### What to work on:
Please count the lines in the records below that contain the string "field", treating uppercase and lowercase as different, and reply with only the number.

### Saved data:

- Opening Delimiter -

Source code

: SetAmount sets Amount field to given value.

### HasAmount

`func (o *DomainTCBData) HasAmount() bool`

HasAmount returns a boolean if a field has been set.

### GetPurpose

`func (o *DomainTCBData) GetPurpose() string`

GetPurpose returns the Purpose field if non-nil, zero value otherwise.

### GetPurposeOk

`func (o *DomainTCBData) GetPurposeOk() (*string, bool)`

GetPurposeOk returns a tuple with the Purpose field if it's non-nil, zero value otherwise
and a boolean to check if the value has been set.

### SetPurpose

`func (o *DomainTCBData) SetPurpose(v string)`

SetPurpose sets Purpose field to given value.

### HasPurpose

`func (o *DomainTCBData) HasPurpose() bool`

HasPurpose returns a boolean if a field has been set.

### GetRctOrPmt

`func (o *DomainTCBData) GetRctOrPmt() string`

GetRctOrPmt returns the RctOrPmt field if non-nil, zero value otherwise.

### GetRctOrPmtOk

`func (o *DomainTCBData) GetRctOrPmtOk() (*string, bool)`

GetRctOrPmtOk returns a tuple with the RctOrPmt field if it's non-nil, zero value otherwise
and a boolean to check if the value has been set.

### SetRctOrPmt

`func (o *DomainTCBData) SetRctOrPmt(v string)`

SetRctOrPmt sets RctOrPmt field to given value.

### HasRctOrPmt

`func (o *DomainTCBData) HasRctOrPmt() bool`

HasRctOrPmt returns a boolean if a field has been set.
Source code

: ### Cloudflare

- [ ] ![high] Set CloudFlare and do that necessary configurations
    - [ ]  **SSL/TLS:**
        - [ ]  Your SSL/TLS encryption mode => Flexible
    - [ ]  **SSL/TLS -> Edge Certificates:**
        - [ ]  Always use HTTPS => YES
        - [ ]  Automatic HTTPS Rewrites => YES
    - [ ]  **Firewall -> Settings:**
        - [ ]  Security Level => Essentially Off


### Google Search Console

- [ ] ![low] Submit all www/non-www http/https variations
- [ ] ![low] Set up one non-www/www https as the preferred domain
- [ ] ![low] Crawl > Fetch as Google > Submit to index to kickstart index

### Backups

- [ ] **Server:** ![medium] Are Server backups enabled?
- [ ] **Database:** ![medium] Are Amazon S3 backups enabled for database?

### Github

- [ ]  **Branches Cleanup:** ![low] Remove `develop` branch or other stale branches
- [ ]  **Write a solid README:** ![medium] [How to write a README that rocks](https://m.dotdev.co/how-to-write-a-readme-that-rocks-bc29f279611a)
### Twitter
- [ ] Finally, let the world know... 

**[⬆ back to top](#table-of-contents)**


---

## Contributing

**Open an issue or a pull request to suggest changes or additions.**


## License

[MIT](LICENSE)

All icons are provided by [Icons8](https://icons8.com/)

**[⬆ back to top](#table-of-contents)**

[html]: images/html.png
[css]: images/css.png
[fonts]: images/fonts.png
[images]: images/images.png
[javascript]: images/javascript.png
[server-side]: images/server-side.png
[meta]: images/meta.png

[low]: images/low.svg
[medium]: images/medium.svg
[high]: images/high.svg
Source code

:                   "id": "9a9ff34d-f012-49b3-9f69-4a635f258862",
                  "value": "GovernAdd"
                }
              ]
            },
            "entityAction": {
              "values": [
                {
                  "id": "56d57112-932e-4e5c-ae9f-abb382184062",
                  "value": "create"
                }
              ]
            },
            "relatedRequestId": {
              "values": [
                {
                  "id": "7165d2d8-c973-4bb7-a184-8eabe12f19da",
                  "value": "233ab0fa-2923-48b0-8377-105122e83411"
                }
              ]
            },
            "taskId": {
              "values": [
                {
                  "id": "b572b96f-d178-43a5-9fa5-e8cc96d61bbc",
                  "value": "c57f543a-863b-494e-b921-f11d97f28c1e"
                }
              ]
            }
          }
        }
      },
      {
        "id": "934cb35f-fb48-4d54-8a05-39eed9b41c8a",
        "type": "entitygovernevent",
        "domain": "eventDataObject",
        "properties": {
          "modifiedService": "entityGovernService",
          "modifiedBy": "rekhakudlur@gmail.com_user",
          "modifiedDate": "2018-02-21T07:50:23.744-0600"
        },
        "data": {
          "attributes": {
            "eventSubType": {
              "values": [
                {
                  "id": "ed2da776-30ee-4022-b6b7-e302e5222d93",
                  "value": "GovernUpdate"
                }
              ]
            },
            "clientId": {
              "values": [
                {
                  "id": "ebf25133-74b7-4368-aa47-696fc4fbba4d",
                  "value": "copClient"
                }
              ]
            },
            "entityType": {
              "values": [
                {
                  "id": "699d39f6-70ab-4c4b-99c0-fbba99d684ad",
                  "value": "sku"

- Closing Delimiter -

### Task solution:
10